__Prompt__
Below are records. Find each line in them that holds the word "primitives" and copy it.

__Records shown__
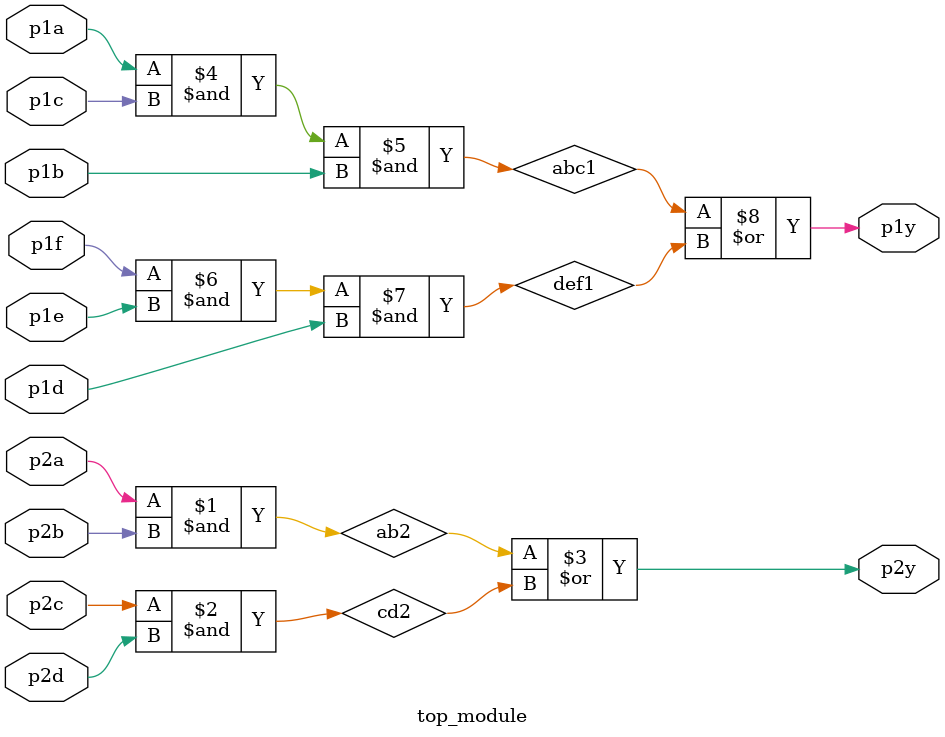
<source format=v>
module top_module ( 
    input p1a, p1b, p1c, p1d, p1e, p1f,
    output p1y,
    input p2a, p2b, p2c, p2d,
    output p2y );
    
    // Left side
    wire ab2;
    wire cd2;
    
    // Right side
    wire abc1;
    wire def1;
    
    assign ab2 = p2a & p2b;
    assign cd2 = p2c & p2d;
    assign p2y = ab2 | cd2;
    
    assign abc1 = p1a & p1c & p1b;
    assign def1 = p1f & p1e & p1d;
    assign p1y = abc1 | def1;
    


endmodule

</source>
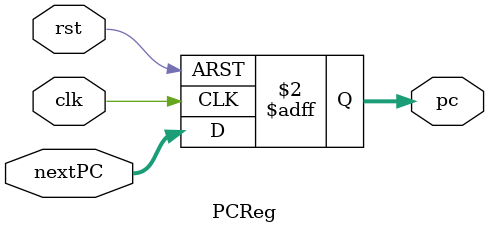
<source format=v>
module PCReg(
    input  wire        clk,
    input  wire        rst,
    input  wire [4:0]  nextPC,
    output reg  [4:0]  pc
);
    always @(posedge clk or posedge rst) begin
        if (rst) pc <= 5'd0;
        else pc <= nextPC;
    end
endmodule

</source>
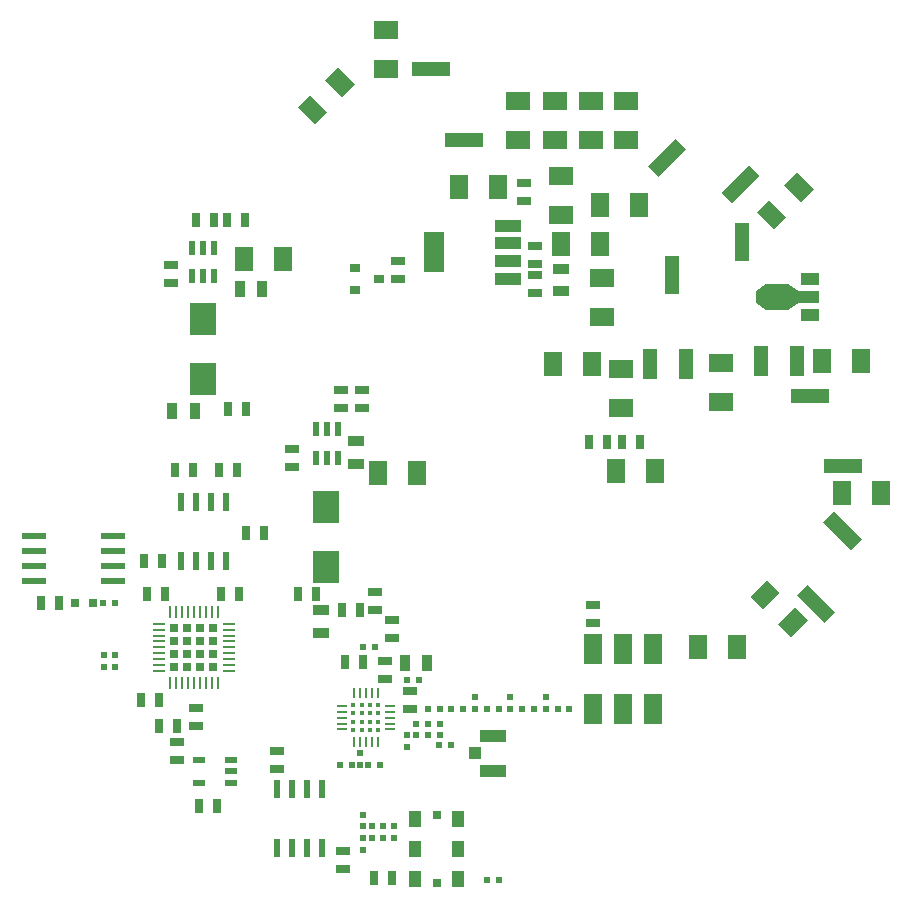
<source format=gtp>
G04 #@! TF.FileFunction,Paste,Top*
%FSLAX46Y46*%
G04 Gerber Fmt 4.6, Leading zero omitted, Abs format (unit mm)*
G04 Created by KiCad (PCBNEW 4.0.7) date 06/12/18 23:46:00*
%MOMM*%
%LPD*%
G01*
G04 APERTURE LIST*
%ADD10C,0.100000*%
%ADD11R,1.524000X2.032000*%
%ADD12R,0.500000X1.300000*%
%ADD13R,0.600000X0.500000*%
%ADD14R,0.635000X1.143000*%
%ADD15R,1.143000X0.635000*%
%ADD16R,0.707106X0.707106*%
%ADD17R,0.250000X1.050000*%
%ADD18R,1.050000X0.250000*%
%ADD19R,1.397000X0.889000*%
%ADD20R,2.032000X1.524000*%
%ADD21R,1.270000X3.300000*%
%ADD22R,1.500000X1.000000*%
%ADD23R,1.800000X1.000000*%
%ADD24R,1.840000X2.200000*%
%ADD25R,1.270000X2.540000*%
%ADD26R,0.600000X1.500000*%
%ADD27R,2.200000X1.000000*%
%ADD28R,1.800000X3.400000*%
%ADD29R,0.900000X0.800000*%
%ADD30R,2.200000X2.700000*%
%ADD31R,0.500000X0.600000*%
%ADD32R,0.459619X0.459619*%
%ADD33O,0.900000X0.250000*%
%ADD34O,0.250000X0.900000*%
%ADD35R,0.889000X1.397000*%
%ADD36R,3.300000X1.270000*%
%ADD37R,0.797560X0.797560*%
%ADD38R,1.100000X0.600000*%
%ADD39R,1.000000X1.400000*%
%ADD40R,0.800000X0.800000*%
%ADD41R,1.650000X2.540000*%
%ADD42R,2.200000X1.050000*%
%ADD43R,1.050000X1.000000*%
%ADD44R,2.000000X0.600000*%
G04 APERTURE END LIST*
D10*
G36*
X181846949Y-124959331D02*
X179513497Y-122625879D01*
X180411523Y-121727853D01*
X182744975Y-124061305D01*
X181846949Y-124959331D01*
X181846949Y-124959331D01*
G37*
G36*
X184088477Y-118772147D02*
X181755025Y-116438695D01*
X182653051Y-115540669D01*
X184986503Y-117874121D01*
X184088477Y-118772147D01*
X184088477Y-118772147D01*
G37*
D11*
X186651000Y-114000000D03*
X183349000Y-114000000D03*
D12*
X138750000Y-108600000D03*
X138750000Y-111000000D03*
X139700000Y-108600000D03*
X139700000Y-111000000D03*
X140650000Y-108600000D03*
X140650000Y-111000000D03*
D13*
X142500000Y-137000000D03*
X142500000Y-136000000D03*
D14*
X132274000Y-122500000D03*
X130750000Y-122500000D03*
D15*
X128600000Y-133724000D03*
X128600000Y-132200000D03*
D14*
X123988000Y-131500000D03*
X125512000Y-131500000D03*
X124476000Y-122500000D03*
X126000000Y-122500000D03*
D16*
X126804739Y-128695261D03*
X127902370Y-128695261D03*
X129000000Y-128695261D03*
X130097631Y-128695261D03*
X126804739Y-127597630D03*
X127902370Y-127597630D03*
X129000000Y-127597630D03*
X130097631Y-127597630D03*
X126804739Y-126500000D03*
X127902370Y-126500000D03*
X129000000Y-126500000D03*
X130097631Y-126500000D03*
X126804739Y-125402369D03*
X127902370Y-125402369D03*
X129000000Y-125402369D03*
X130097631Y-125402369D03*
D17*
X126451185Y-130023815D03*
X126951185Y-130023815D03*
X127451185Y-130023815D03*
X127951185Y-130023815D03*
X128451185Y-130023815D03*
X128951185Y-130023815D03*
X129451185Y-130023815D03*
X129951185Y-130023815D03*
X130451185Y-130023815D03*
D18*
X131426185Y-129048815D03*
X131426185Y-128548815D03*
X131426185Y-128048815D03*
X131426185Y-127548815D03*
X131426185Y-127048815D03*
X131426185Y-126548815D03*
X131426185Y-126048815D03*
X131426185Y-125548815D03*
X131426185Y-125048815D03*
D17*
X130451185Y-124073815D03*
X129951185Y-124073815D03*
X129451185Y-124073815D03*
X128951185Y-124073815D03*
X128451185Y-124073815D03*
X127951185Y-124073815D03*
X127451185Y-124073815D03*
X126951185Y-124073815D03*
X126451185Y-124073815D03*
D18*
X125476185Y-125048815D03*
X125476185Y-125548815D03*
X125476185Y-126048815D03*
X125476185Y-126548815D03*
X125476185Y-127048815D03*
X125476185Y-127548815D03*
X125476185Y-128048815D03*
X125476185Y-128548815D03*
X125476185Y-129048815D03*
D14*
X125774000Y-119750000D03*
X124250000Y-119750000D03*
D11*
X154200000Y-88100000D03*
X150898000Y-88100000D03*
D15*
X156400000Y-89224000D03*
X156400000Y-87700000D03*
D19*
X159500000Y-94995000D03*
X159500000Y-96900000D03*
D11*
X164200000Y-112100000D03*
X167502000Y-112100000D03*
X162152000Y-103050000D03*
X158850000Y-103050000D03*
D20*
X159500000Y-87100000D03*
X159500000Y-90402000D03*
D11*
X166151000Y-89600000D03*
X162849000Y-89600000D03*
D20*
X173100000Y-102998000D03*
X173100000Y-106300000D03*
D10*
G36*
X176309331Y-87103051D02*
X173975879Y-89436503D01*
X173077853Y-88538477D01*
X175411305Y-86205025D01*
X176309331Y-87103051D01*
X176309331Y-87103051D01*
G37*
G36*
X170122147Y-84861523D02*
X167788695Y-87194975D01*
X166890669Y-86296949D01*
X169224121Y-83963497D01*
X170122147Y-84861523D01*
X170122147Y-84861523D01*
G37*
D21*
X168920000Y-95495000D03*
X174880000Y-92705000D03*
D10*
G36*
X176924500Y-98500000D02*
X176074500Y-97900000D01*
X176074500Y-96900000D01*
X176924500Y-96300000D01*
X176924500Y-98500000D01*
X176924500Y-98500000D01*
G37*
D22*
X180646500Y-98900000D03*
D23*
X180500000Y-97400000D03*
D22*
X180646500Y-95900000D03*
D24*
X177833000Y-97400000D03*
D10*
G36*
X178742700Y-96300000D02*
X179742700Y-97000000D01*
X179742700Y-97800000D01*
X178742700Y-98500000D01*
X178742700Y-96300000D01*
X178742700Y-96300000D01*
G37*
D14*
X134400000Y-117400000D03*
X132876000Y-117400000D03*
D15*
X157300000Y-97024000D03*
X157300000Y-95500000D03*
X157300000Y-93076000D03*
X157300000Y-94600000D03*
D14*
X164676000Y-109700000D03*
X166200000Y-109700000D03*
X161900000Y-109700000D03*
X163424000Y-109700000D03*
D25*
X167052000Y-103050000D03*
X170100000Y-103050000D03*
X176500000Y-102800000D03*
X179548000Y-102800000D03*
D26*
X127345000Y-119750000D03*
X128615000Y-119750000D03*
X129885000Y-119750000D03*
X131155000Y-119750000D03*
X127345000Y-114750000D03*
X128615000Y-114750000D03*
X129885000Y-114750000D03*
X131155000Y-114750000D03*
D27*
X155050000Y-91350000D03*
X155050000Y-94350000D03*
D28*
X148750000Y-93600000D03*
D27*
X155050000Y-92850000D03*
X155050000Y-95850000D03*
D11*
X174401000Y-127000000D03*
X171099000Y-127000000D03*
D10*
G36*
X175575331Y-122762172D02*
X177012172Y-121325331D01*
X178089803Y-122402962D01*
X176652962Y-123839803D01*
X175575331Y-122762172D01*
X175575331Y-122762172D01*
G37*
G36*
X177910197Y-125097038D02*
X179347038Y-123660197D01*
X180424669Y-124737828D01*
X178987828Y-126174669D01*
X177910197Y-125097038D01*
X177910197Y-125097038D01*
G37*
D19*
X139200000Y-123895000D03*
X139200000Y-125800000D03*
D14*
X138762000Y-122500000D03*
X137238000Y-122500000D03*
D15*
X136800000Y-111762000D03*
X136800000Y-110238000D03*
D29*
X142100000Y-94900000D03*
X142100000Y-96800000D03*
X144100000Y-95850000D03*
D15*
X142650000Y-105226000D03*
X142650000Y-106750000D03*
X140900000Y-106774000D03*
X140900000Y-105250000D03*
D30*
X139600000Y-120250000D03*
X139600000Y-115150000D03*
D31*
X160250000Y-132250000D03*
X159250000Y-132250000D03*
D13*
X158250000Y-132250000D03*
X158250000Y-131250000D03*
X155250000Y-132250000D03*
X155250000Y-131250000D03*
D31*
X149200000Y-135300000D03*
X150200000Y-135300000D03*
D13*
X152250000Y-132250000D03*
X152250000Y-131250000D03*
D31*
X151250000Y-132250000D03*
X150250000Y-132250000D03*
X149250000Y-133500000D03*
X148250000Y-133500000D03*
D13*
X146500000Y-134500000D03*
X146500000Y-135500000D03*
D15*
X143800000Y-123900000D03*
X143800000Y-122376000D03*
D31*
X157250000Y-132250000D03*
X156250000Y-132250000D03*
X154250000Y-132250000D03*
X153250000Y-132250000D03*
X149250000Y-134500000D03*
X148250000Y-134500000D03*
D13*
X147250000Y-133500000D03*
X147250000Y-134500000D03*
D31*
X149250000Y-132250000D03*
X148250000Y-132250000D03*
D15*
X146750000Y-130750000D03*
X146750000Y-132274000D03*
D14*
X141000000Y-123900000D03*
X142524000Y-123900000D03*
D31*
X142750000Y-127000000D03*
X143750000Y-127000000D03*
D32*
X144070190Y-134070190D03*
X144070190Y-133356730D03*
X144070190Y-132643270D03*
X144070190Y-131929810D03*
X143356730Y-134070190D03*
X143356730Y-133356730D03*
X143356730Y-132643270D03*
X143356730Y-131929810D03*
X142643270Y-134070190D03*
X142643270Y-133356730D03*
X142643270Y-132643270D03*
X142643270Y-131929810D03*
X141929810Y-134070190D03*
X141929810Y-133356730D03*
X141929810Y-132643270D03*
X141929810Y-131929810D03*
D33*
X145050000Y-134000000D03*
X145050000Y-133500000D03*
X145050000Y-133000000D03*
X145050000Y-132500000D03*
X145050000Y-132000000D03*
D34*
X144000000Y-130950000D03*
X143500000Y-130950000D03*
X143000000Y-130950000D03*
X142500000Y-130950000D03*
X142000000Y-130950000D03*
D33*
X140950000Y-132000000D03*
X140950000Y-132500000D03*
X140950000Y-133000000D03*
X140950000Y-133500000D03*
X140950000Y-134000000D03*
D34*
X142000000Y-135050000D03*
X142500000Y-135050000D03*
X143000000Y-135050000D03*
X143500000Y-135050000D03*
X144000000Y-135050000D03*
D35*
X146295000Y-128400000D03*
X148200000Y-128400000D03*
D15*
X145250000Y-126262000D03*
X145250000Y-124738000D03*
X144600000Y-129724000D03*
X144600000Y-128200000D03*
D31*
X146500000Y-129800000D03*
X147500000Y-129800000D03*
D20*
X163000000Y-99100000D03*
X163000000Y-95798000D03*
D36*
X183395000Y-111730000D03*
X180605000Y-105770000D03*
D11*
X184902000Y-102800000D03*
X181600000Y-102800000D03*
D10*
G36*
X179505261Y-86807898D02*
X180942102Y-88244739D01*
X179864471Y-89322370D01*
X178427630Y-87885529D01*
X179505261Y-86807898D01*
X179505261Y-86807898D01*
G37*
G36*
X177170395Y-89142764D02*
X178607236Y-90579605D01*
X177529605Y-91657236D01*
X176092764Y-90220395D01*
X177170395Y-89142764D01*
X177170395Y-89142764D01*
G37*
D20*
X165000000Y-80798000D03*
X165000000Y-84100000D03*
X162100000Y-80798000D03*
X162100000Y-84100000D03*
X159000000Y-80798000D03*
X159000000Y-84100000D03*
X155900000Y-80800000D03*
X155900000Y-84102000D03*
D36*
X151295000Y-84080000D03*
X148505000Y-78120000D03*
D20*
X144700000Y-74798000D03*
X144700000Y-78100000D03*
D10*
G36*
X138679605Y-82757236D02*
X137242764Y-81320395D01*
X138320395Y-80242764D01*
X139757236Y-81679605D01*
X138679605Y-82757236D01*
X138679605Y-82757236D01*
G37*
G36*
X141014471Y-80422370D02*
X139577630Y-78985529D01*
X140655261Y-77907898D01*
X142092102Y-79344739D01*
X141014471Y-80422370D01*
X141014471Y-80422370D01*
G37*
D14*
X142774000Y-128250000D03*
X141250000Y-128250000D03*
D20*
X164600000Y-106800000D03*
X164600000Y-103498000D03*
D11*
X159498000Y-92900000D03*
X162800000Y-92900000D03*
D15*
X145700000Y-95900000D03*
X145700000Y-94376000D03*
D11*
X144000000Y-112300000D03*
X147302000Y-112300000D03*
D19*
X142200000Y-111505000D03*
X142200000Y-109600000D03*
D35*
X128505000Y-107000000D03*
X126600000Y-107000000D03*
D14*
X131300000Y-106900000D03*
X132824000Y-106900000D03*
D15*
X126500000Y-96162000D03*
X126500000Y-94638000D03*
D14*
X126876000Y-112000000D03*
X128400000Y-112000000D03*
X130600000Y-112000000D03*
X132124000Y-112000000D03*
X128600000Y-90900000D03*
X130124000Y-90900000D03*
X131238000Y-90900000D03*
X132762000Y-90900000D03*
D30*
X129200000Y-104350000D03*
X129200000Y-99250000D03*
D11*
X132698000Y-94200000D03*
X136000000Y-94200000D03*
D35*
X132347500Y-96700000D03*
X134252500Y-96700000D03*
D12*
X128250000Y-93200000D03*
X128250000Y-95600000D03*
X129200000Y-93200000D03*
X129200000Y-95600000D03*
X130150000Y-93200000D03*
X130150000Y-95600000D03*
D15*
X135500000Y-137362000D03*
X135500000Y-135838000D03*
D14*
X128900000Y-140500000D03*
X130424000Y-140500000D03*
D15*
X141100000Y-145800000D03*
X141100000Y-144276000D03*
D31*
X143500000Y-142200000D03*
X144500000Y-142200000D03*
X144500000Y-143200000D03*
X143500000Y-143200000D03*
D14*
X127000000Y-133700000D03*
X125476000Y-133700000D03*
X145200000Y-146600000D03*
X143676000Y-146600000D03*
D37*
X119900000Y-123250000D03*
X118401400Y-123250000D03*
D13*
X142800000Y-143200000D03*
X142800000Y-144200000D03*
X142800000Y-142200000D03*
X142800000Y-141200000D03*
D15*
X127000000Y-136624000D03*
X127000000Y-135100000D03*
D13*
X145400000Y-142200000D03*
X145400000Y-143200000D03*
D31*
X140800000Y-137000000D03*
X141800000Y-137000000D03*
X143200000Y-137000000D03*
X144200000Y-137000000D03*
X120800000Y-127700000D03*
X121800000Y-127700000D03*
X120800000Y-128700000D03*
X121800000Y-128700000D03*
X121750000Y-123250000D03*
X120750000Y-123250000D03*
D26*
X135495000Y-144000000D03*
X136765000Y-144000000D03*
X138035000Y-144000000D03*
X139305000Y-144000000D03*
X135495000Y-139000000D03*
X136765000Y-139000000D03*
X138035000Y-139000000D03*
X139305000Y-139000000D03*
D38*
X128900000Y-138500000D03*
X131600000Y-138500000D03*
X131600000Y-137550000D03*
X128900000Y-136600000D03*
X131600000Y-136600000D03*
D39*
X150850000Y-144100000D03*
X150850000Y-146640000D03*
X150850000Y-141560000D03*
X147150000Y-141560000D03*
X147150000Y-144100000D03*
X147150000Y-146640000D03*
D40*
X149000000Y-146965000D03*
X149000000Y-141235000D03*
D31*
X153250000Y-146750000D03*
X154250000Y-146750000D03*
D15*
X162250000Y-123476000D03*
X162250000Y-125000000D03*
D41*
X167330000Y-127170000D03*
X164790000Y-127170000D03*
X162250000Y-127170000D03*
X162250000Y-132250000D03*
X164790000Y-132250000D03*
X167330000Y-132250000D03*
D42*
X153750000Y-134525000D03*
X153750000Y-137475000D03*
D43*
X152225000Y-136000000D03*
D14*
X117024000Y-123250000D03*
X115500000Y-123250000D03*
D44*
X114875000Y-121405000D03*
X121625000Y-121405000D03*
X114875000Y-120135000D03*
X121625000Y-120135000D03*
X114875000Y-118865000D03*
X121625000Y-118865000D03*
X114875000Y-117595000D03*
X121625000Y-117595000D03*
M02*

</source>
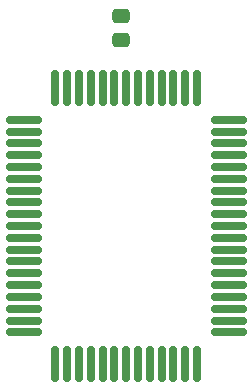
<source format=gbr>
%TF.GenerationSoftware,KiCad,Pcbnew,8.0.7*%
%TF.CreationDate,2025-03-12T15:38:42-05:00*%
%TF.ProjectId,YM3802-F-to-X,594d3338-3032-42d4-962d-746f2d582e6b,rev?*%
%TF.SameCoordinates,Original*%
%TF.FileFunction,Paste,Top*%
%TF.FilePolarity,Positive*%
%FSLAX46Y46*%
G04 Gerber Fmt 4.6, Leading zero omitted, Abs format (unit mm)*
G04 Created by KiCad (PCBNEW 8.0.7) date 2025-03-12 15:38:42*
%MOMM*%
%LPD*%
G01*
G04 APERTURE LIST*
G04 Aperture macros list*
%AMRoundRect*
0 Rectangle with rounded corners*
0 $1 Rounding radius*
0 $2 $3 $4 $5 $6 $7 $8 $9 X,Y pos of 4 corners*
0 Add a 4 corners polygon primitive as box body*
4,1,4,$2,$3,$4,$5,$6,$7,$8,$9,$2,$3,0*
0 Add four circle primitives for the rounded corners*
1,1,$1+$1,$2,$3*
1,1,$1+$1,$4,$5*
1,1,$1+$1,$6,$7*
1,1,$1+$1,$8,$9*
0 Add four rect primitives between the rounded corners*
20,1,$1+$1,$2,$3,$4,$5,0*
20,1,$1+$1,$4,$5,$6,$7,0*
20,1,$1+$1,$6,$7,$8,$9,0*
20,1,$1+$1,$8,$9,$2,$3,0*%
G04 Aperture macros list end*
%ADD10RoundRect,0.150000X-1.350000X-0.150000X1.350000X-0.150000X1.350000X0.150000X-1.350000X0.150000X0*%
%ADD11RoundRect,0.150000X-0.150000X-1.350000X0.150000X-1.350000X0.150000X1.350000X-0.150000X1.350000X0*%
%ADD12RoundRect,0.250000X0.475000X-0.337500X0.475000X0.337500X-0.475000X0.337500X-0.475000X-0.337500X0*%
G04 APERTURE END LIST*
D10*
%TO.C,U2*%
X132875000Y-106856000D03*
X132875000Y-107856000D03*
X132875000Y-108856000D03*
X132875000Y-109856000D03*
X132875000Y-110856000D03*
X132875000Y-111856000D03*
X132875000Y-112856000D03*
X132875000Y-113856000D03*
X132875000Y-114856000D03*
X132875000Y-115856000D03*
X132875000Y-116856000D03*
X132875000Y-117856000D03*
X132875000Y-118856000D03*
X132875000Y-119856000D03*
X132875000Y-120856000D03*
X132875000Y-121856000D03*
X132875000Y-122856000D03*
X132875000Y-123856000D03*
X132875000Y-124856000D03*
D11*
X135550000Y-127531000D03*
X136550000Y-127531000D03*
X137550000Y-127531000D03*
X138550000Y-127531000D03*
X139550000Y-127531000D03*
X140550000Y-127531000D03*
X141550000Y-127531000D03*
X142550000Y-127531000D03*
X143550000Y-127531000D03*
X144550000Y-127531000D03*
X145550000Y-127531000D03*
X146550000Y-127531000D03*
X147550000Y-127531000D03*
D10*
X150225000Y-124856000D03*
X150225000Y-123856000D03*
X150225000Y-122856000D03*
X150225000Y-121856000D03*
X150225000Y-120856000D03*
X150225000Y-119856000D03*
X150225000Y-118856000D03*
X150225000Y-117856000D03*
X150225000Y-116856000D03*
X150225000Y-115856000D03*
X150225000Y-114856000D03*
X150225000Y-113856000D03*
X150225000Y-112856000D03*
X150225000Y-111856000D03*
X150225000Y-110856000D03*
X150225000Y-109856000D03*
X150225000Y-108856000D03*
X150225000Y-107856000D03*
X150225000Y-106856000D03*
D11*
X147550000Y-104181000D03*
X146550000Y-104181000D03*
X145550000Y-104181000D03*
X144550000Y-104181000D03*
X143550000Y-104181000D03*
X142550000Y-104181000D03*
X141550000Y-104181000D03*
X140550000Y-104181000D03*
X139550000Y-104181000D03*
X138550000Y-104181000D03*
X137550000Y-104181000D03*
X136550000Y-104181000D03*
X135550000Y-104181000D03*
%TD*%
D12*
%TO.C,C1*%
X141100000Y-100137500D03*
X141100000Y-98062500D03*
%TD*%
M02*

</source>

__Solution to this problem__
0 Add four circle primitives for the rounded corners*
0 Add four rect primitives between the rounded corners*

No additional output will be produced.